[EXERCISE DIRECTIONS]
Data follows below. Repeat exactly the lines between the line holding "right hip: (387, 591)" and the line holding "right shoulder: (306, 332)", inclusive, and nothing more; drop pictures.

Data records
*** Begin section ***
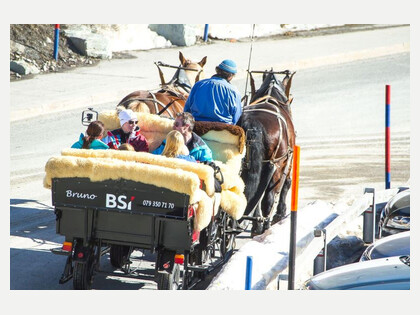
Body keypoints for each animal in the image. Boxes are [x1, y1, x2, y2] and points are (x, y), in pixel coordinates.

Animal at [238, 69, 296, 237]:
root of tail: (252, 123)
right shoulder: (287, 159)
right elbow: (286, 183)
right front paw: (280, 213)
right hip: (276, 163)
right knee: (268, 199)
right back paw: (265, 226)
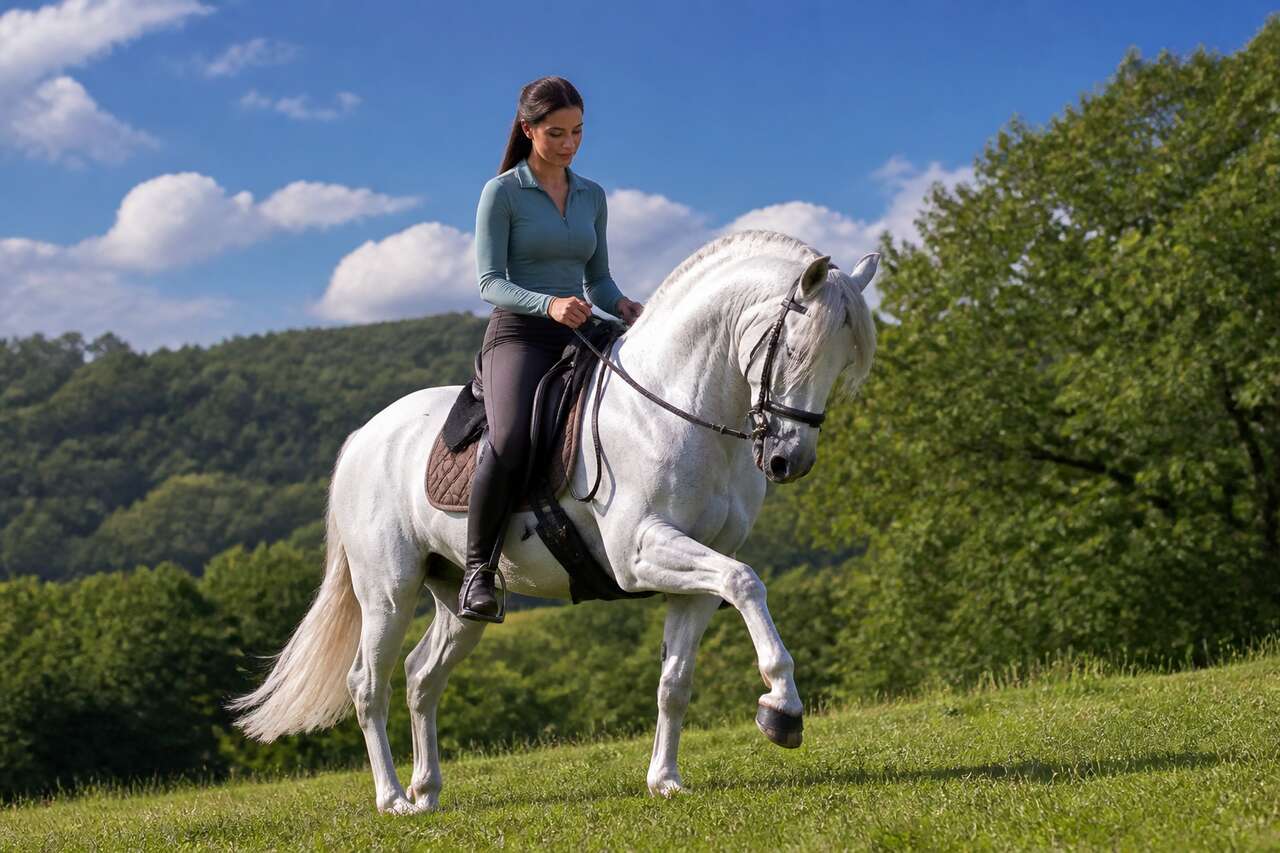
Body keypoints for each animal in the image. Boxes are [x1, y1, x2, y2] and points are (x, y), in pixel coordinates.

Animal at [228, 229, 879, 814]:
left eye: (842, 363)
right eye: (794, 350)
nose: (788, 461)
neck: (676, 410)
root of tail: (365, 435)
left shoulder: (696, 574)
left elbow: (676, 679)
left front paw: (666, 780)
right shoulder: (642, 552)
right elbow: (748, 583)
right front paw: (782, 710)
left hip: (457, 598)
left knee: (421, 677)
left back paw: (427, 791)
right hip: (387, 591)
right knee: (368, 684)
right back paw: (392, 800)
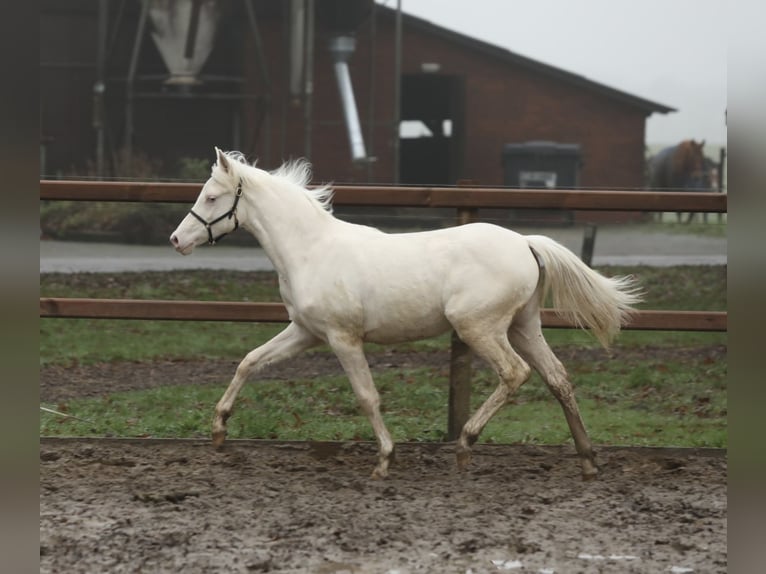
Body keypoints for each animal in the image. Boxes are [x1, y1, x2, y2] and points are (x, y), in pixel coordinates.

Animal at [172, 148, 640, 482]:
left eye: (211, 197)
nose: (177, 239)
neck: (311, 250)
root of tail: (525, 242)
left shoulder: (343, 338)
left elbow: (367, 396)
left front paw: (383, 460)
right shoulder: (306, 332)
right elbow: (249, 361)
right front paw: (218, 431)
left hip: (479, 327)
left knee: (515, 373)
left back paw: (466, 445)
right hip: (525, 326)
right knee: (558, 378)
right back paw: (588, 461)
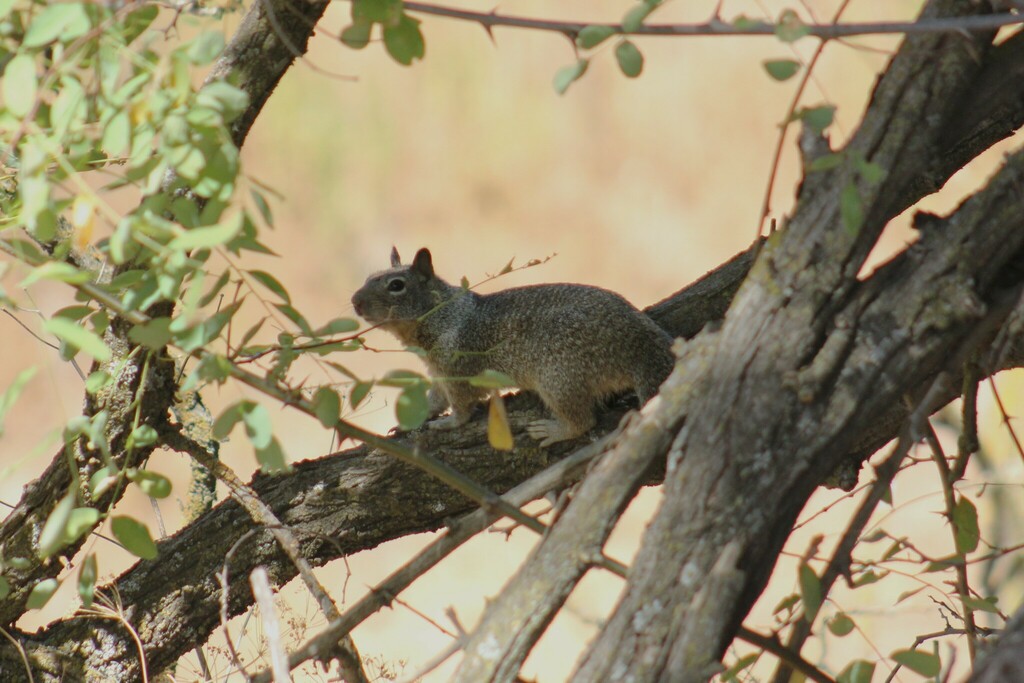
*** End section ***
[TASK RESULT]
right hip: (387, 591)
right knee: (368, 684)
right back paw: (392, 800)
Body keypoints for each animal in the image. Boxes are [x1, y1, x2, y2] and points are (x, y), in pixel coordinates.

Animal at [172, 148, 640, 482]:
left eye: (211, 197)
nose: (177, 239)
neck: (311, 250)
root of tail: (525, 242)
left shoulder: (343, 338)
left elbow: (367, 396)
left front paw: (383, 460)
right shoulder: (306, 332)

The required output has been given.